A dissonância é ainda mais notável se considerarmos que as únicas big techs que sabidamente interferiram em processos políticos em países terceiros são norte-americanas. Por exemplo, comunicações de altos funcionários da antiga rede social Twitter com o FBI e a CIA documentam o uso de contas falsas pelo governo dos EUA para influenciar o debate político no Oriente Médio.
"As únicas big techs que foram utilizadas amplamente para o domínio dos dados e para desestabilização de governos que se tem notícias são as big techs ocidentais. O resto são suposições", notou Pautasso.
Por outro lado, internautas notaram respostas evasivas do DeepSeek sobre assuntos sensíveis ao governo de Pequim – notadamente temas de política interna chinesa. "Vamos que o aplicativo é bastante cauteloso em relação a temas domésticos", disse Ferreira.
"Toda linguagem e todo algoritmo tem um viés. Não existe tecnologia neutra. E assim como o ChatGPT, o DeepSeek também tem seus padrões regulatórios e suas escolhas", considerou Pautasso. "Mas a China bate na tecla da autodeterminação, que cada país deve buscar seu próprio modelo de desenvolvimento. Não temos evidências de que a China vá usar o DeepSeek para promover mudanças de regime, guerra híbrida ou revoluções coloridas."
Segundo a professora Ferreira, a política externa chinesa não coloca como objetivo exportar a ideologia comunista ou o modelo político centrado em partido único. "Um olhar mais atento revela que a diplomacia chinesa é extremamente pragmática e focada sobretudo nos seus interesses econômicos e de segurança."
Brasil
O Brasil ainda não desenvolveu modelos próprios de inteligência artificial e segue atrás na corrida pela nova tecnologia. Por isso, poderá utilizar plataformas abertas como o DeepSeek para desenvolver soluções próprias, sugere Pautasso.
"O modelo do DeepSeek, que é aberto e barato, permite que países retardatários como o Brasil possam pegar atalhos e construir seus modelos de inteligência artificial local, adaptado ao padrão regulatório do nosso país", disse Pautasso. "As big techs norte-americanas não oferecem essa alternativa."

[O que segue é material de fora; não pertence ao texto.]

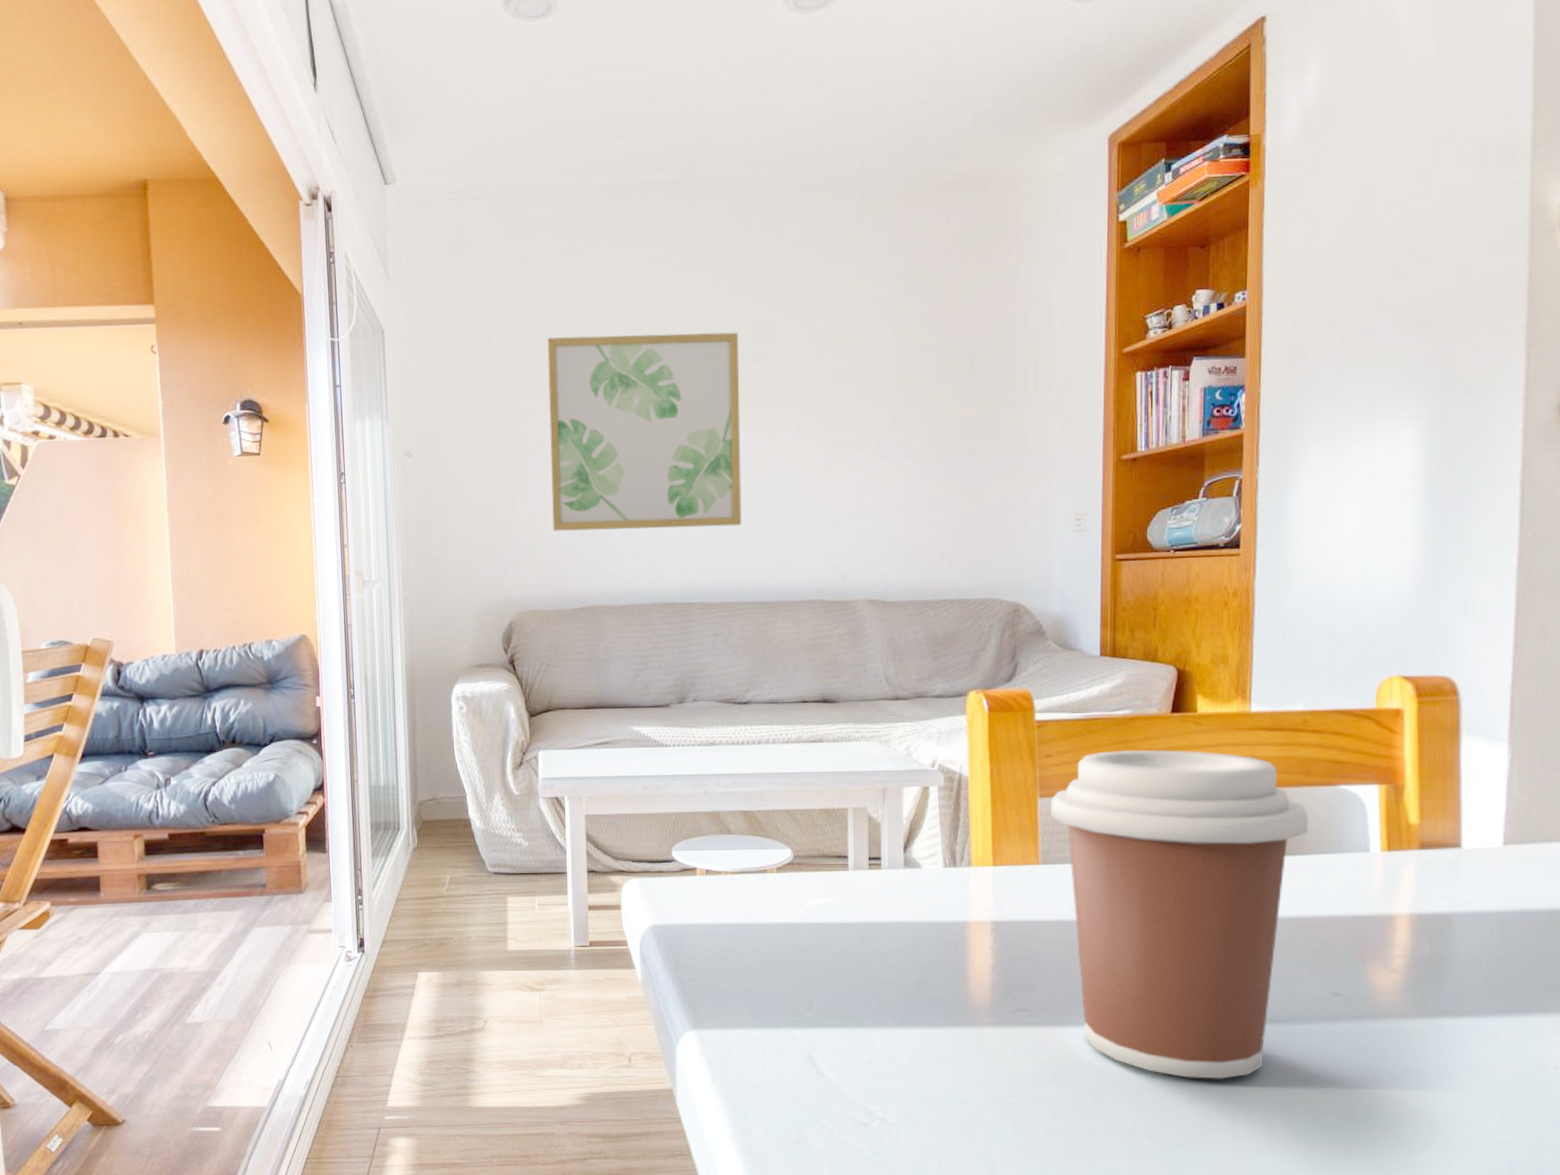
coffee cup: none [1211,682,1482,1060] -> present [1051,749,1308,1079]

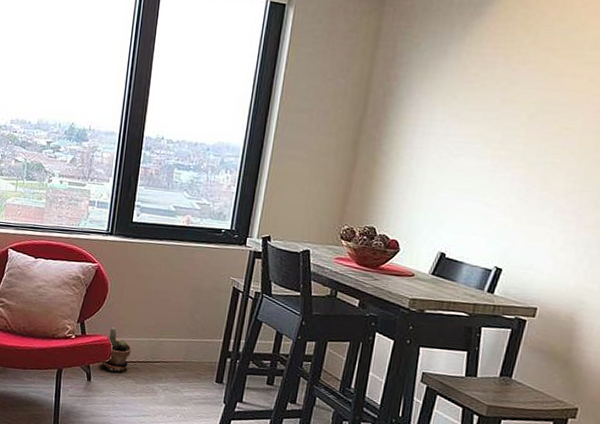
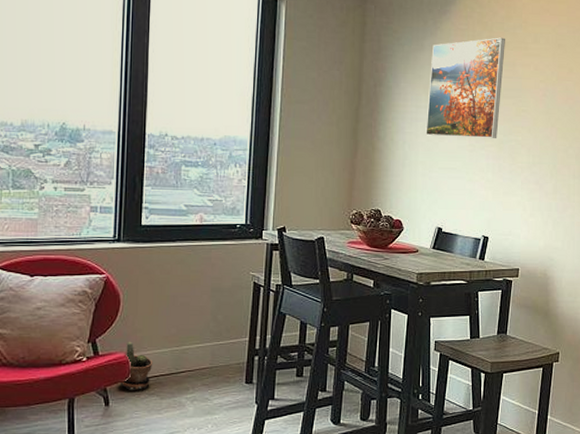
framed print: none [438,43,554,159] -> present [426,37,505,138]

O Ministério da Ciência, Tecnologia e Inovação lançou um programa abrangente de desenvolvimento de inteligência artificial, atestando o interesse do governo federal no tema. No âmbito da diplomacia, a inteligência artificial foi citada pelo Itamaraty como tema prioritário para a presidência brasileira do BRICS em 2025.
A professora Ferreira não acredita que o Brasil irá impor restrições ao uso do DeepSeek em território nacional. As boas relações com a China no âmbito do BRICS e a ampliação do uso de inteligência artificial no país, pelo contrário, podem beneficiar o Brasil.
"De forma geral, a estratégia dos EUA para frear o uso de inteligência artificial chinesa provavelmente não dará certo. Já não deu certo com a internet 5G da Huawei. Já não deu certo em relação à restrição do uso de semicondutores pela China. Então, não tem por que dar certo com o DeepSeek", concluiu Pautasso.